- GOAL OF THE EXERCISE: In the tennis passage, copy word for word the part that opens with the words containing "Slightly different stakes" and closes with "umpire Marijana Veljovic.".

- PASSAGE TO READ:
Slightly different stakes back then.
At 5-3, while serving for the match, Raducanu slid on the court chasing a ball to her backhand side, bloodying her left knee. A trainer came out to put a white bandage on the cut and, during a delay of more than four minutes right before a break point, Fernandez — a 19-year-old left-hander from Canada ranked 73rd — spoke to chair umpire Marijana Veljovic.
"I honestly did not know what was happening with Emma. I didn't know how serious her fall was, so that's why I went to see the official and ask her about it," Fernandez said. "It was just too bad that it happened in that specific moment with me with the momentum. But it's sports, it's tennis. Just got to move on."
After action returned, Raducanu saved a pair of break points, then converted on her third chance to close it out with a 108 mph ace, making her the youngest female Grand Slam champion since Maria Sharapova was 17 at Wimbledon in 2004.

(Multi-view scene reconstruction data)
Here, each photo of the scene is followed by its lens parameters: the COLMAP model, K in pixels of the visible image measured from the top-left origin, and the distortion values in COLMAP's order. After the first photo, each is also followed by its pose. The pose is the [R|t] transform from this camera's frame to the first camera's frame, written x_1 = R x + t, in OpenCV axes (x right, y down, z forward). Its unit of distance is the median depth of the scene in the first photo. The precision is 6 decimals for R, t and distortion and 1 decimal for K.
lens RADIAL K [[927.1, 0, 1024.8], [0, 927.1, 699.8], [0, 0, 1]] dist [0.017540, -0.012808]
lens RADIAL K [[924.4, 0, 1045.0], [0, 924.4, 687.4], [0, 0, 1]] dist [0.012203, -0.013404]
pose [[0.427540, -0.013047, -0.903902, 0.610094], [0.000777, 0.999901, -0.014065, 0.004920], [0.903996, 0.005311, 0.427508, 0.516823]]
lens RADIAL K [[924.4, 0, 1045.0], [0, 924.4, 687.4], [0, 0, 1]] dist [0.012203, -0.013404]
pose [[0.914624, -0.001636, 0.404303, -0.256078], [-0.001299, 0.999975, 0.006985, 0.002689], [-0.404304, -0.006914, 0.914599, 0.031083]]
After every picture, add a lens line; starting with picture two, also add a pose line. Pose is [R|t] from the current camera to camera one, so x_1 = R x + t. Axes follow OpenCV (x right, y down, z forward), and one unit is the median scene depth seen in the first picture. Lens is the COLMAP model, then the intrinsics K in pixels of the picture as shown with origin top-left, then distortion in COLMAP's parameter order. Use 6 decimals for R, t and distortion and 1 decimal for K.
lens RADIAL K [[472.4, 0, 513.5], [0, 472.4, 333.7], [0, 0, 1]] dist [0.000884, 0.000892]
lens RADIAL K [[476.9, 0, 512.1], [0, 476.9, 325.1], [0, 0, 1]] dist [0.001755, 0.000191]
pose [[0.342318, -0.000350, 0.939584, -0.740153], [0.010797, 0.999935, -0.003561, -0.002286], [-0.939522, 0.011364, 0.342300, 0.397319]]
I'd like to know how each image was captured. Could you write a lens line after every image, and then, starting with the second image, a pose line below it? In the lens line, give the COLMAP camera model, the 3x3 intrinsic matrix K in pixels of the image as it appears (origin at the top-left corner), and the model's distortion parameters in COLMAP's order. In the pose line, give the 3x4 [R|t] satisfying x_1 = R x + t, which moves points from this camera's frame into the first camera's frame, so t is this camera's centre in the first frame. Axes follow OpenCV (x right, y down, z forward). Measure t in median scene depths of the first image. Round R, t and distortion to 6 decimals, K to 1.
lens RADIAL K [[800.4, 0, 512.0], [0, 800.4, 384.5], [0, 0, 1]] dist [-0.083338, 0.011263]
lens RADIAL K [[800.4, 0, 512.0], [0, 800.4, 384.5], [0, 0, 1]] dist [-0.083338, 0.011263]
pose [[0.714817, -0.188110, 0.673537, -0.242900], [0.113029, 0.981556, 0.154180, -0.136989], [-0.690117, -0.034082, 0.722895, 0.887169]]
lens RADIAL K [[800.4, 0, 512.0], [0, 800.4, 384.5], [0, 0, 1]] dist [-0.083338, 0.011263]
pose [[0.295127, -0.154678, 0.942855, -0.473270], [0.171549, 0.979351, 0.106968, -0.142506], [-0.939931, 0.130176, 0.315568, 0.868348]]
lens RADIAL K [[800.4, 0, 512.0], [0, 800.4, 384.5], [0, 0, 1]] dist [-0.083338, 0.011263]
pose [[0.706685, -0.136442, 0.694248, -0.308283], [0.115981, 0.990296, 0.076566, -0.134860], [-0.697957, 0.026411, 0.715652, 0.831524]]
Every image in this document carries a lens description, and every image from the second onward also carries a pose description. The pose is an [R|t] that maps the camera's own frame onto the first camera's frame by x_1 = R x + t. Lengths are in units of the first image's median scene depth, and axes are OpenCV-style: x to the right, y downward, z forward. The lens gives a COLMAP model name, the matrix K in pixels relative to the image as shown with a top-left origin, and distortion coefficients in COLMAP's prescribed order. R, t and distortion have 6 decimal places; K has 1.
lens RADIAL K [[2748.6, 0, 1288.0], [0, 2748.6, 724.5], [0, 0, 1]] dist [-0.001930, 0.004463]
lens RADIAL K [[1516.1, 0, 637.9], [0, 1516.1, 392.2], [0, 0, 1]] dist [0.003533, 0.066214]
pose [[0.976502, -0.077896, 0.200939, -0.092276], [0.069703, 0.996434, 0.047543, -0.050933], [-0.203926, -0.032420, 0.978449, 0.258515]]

- THE COMPLETED TASK:
Slightly different stakes back then.
At 5-3, while serving for the match, Raducanu slid on the court chasing a ball to her backhand side, bloodying her left knee. A trainer came out to put a white bandage on the cut and, during a delay of more than four minutes right before a break point, Fernandez — a 19-year-old left-hander from Canada ranked 73rd — spoke to chair umpire Marijana Veljovic.